Relay: La Kasbah de Tunis le 28 janvier 2011, expérience personnelle du Dr Sami Ben Sassi.

La Kasbah le 28/01/2011 – L’armée se retire et laisse sa place à la Brigade de l’Ordre Public (BOP)

La pire journée hier avec tous les braves bénévoles qui nous ont tous spontanément rejoints à la Kasbah, on a tous failli mourir sous les lacrymogènes et vécu des moments de vraie Guerre mais on va tous bien. L’essentiel est qu’on a sauvé la vie de centaines de personnes du massacre par les Bops à part les actions médicales pures. Merci aux Drs Kenza Mghaieth, Sami Belhareth, Bachar Ben Salah, Slim Ben Salah, Rym Horchani, aux jeunes médecins Wafa Bayouth, RANIA x, Skander Mzah et beaucoup d’autres que j’oublie… Merci aux quelques bénévoles du croissant rouge qui n’étaient pas nombreux pour des raisons que j’ignore, mais qui nous ont aussi beaucoup aidé. Merci à Mr le ministre Sami Zaoui qui était présent à coté, pour son aide morale, il a tout tenté- sans succès- pour nous aider à avoir une tente du croissant rouge sur place, et centraliser l’aide médicale d’urgence: la tente serait arrivée en début d’après midi dans les parages mais aurait été « bloquée » quelque part…

On était en pleine action dans le quartier médical de fortune qu’on avait préparé dés le lendemain de l’arrivée des gens de l’intérieur à la place du gouvernement quand une rumeur de retrait de l’armée et de l’arrivée imminente des Bop a tout à coup circulé! Un mouvement de panique a alors démarré puis une demi heure plus tard, des lacrymogènes ont étés tirés sur la place: Étouffement de toute la population sur place et de nous tous, toute l’équipe de bénévoles, chacun de nous s’est alors mis à courir pour se protéger dans tous les sens, en tirant derrière lui comme il peut, les sacs de poubelles remplis des médicaments récoltés avec les dons des anonymes de tout bords. Certains médecins étaient portés évanouis sur les épaules, moi même je traînais mon sac de médicaments par terre, en étouffant -j’ai un asthme allergique- je n’arrivais plus à ouvrir les yeux pour avancer, brûlé dans le visage et la gorge par les gaz, jusqu’à arriver à l’hôpital Aziza Othmena grâce à l’aide de quelqu’un qui m’a traîné par terre à l’intérieur semi conscient.
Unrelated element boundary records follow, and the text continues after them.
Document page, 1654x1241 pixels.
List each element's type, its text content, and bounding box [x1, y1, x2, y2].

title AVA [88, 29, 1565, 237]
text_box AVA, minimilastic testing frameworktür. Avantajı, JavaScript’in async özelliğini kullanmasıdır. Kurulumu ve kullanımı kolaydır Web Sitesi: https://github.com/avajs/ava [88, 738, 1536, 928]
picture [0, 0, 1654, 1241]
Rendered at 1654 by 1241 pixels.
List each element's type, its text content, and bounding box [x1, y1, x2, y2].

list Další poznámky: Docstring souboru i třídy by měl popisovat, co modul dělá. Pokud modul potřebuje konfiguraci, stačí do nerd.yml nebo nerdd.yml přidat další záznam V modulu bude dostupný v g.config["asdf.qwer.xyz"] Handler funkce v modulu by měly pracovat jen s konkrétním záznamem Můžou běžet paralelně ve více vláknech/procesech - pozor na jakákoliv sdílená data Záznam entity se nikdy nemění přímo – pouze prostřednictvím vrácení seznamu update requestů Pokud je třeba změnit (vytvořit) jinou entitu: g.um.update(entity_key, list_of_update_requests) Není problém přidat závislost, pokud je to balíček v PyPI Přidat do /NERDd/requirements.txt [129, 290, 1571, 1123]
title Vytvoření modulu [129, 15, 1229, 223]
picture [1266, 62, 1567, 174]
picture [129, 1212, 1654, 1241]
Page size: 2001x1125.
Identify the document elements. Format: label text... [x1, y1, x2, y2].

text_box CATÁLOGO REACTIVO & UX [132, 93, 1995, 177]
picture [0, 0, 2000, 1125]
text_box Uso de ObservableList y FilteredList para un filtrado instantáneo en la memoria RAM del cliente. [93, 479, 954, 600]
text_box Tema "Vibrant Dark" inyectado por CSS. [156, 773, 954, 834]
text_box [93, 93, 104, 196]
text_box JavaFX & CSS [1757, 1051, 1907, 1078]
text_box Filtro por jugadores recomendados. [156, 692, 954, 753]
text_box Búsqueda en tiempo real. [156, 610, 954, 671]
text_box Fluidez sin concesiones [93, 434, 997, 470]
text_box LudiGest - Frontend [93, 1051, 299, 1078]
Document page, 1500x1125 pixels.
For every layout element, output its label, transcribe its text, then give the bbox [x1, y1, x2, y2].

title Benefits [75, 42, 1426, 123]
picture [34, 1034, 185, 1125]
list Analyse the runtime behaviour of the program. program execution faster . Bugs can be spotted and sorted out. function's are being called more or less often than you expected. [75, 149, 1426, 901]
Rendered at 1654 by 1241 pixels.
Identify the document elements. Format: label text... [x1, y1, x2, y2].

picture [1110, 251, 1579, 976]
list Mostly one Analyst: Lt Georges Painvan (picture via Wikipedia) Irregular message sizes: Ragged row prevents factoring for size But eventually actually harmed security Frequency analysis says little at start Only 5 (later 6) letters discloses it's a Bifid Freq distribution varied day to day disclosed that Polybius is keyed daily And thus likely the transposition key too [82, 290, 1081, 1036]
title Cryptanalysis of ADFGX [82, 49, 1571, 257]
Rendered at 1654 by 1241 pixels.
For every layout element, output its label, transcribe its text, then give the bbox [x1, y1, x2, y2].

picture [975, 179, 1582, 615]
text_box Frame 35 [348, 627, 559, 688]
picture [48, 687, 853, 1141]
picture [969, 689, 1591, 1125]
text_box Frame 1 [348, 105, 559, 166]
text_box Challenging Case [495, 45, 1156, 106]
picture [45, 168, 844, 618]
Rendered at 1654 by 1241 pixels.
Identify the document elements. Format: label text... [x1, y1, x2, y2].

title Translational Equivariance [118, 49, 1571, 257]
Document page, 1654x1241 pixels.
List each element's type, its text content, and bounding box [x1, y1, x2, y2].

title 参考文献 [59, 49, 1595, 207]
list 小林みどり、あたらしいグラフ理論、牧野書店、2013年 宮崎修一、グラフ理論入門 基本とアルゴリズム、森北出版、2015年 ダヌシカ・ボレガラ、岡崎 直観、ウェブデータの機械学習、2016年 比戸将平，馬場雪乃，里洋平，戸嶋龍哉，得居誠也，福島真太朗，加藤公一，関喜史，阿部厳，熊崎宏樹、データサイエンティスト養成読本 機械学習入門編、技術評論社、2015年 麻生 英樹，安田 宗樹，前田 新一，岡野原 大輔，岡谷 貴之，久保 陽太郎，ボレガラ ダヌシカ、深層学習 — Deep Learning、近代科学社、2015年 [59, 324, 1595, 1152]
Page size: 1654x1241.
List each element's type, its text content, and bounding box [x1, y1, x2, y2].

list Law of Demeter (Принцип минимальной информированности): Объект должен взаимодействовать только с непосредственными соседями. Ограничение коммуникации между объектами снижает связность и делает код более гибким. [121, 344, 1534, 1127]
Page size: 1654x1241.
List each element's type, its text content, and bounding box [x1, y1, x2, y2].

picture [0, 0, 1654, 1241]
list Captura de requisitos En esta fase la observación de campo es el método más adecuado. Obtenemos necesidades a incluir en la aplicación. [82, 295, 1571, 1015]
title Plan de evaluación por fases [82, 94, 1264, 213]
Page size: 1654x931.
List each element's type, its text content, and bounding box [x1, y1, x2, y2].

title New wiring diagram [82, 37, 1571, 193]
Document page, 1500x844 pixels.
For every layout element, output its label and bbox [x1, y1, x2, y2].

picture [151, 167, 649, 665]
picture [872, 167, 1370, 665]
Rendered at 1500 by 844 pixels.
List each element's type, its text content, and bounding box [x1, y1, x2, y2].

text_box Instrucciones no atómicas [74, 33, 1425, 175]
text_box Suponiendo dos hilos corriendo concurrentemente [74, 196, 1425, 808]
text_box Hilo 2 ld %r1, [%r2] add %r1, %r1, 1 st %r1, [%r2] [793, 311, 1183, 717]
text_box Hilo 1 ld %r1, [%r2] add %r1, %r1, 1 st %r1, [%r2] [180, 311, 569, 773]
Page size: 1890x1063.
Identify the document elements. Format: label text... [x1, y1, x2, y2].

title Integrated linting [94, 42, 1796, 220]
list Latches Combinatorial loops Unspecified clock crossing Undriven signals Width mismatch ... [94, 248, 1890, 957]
Après ces moments de panique, après nous être lavés et calmés, on est allé rassembler les populations réfugiées dans l’hôpital pour les cacher, car le portail des urgences maternité était entrain d’être forcés par une horde de Bop impressionnants d’agressivité, habillés à la « Matrix »… ils ont pu prendre avec eux deux personnes, mais pas les autres car tous cachés en haut en silence…Une heure après, on a pu aller négocier avec les militaires du coté du portail principal de l’hôpital, pour évacuer avec leur protection, toutes les personnes réfugiées, mais la police est intervenue et a foutu la zizanie par leur agressivité verbale et gestuelle, on a re-réussit grâce à tous de retrouver le calme dans une ambiance de tension très élevée: On a négocié grâce à la présence d’un avocat qui était alors arrivé de dehors d’emmener avec la protection de toutes les blouses blanches présentes, une partie des gens à « la maison de l’avocat » en face du palais de la justice pour qu’ils y passent la nuit, et de laisser accompagner une autre partie qui voulait partir immédiatement vers Bab Alioua où il y a les bus vers le sud du pays pour rentrer, sous protection des militaires. Notre action a réussit tant bien que mal, on les a accompagné en faisant une chaine protectrice main dans la main, et les avocats étaient nombreux pour les y accueillir.